The Iressa savior, it seems, may be a year or two in coming. ViroLogic CEO Bill Young told Pharmacogenomics Reporter last week that the company’s eTag diagnostics would roll out in 2005 or 2006. Young said the company will focus first on EGF-family drugs (see Pharmacogenomics Reporter, 12/16/2004).
Currently, there is no FDA-approved diagnostic to identify responders to Iressa or Tarceva. An immunohistochemistry diagnostic by Denmark-based DakoCytomation links EGFR overexpression to a statistically unreliable benefit for Tarceva, according to Tarceva product information supplied by Genentech [https://www.tarceva.com/tarceva/product/index.jsp].
“The DakoCytomation test is a terrible test — it has nothing to do with clinical response,” said Leon.
Enter the Competition
“The question is, ‘Which drug are you going to hand out?” said Herman Kattlove, a retired medical oncologist who works with the American Cancer Society. “I think the physicians are going to go for Tarceva at this point, because Iressa has bad press,” he said.
Like Iressa, Tarceva shows a significant response among nonsmokers, according to Genentech. Tarceva also seems to work better in patients of Asian descent than in non-Asians, although there is no statistically significant association yet, the company said.
But Tarceva’s advantage may be insurmountable, even though it is the more expensive of the two at $2,000 per month, compared to about $1,800 for Iressa, according to Frost and Sullivan. Phase III trials showed an overall survival benefit for patients taking Tarceva.
When doctors can instead prescribe Tarceva for non-small cell lung cancer, the recent study results may be Iressa’s “death knell,” said Denise Anderson, an analyst who covers AstraZeneca for Kepler Equities. But the seriousness of lung cancer may still make the drug attractive to patients, if not AstraZeneca, should Iressa eventually show a clear benefit for a small number of people, Anderson said.
“Certainly this recent study is really devastating for Iressa,” Leon said. In a situation with few choices, like that of lung cancer patients, “I would do it,” he said.
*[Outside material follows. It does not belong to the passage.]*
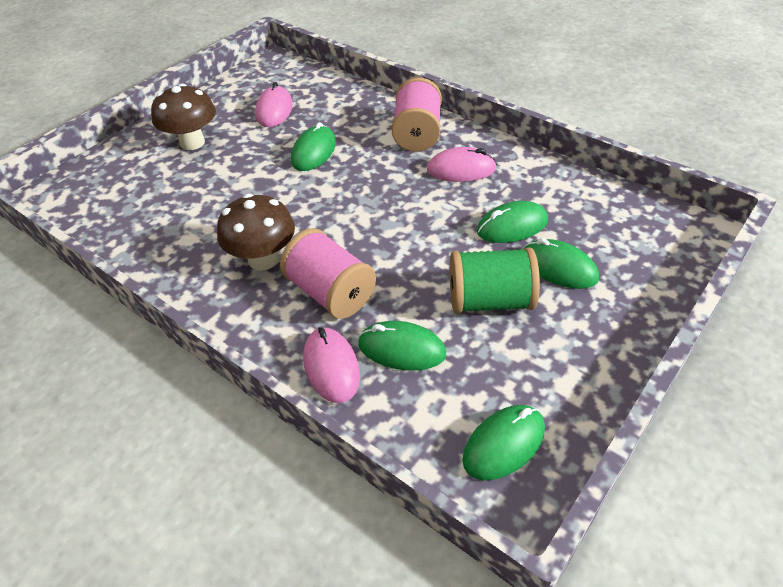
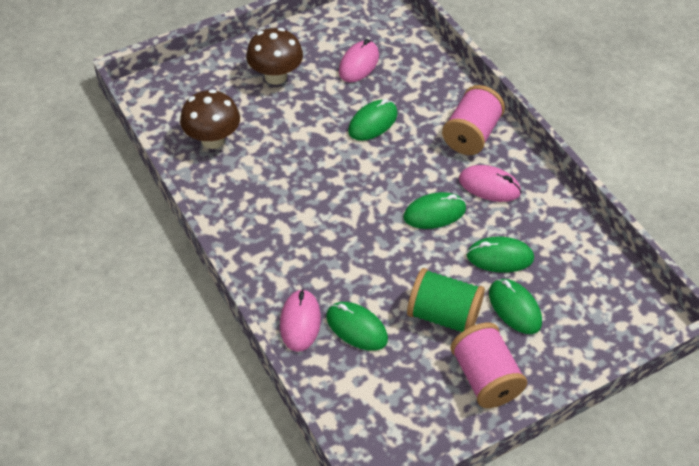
camera: 20 degrees right, 5 degrees up
(263, 259) = (288, 214): brown mushroom -> brown mushroom (213, 140)
(330, 293) = (326, 262): pink spool -> pink spool (485, 378)
(503, 444) = (391, 424): green mouse -> green mouse (434, 213)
“I don’t know if Iressa will be back, because that depends a lot on the competition — if you’ve got Erbitux showing better data with lung and colon [cancer]” people will switch to Erbitux, said Leon. Currently, Erbitux is indicated only for colorectoral cancer, and it is about twice as expensive than Iressa, he added. “I don’t know how this is going to pan out.”
For colon, lung, and breast cancer-related EGFR-family diagnostics, the market size is approximately $250 million, assuming one-quarter of patients opt for tests, said Leon.
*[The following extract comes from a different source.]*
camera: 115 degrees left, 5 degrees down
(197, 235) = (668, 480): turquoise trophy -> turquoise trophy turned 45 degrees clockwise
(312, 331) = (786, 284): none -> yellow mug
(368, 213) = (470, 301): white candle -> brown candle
Iressa sales for the first nine months of 2004 were $300 million, with about half of that from sales in the United States, according to AstraZeneca.
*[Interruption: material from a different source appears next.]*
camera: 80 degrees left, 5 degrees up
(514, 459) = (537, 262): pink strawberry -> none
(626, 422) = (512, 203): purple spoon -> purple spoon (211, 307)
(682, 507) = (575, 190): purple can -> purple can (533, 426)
But the intended market for Iressa was always supposed to be larger than non-small cell lung cancer, said Kepler’s Anderson. “But when you add together all the other cancers, that’s what the hope was [in the market] … over $1 billion.” If Iressa had been intended solely for non-small cell lung cancer, it would have never been a blockbuster drug, she said.
AstraZeneca shares dropped 7.7 percent to $37.10 on the day of the announcement. Meanwhile, OSI stocks rose 45 percent to $68.38, and Genentech jumped 5.9 percent to $51.36.
Investors want to have their cake and to eat it too, said Joseph Ferrara of Boston Healthcare. “They’ve got a situation where they invest in the promise of pharmacogenomics, but they still want a blockbuster drug,” he said. “I think they probably punished AstraZeneca more than they should have, because there may indeed be a survival benefit for a smaller percentage of patients than the overall study population,” he said. “It’s definitely going to be a matter of proving to the investment community that the drug works well for whatever the target population is.”